Abe Oudshoorn – STTI-IO Keynote Presentation from Abe Oudshoorn on Vimeo.
When feeling drawn to take action on homelessness, many of us fall into a curative stance, that is, we want to fix others. This is done out of best intentions, the desire to alleviate suffering, but can become pejorative and actually disempowering if it is about ‘us’ giving to ‘them’. This is particularly common amongst health professionals (myself included), where the whole essence of our profession is helping others.
However, the band-aid cure might actually impair long-term outcomes, rather than enhance them. This is the same issue that has been debated within international development, that just giving things to people is important in terms of decreasing suffering, but can also become disempowering. Soup kitchens are essential in terms of ensuring that people have their basic needs for nutrition met, but for every soup kitchen there could be a community garden that allows people to be involved in meeting their own nutritional needs.

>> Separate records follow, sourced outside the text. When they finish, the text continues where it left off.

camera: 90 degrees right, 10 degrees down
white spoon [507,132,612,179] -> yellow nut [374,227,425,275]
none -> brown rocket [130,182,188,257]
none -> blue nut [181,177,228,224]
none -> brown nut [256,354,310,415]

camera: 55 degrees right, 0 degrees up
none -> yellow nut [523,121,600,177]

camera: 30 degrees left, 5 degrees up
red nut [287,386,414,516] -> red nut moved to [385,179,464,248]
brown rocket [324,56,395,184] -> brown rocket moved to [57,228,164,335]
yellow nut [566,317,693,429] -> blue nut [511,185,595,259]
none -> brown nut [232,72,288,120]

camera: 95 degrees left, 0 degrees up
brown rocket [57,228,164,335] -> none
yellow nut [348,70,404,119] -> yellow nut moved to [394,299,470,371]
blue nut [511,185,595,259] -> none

I have been exploring models of enhancing street-level health care in London. The concern is that although people experiencing homelessness have access to a variety of primary care services, they frequently leave concerns far too long because of accessibility to these services. This would be alleviated to some extent by having health professionals on the street with backpacks and access to resources. However, a friend has continued to warn me that what homeless people don’t need is more health professionals, but more friends who happen to be health professionals. It’s about relationship first, living in solidarity with others, and cure comes second.
For the London Homelessness Outreach Network, we have had a couple of wonderful graphic designers helping us with pro bono work. One of the tasks includes developing a flyer that we can hand out to inform people about what we do. It has been a bit of a struggle in making this flyer in terms of knowing exactly what images to use. Interestingly, I was talking with a photographer who works with some international development agencies, and he goes through a lot of the same struggles.
The issue is trying to make a human connection to our work, without peddling poverty pornography. How can you capture an image that encompasses human suffering, without exploiting that suffering human? You may notice that on this blog I only use images of places that speak of poverty, not of people. And, in the only video I have made, I only used images where you could not identify the person. I want to demonstrate respect for those whom I work with, but also allow others a glimpse into their world.
I’m not sure where the balance is, but for now I err on the side of caution. I have thought about doing a photovoice project in the future with people experiencing homelessness, so I’m sure this issue will come up again.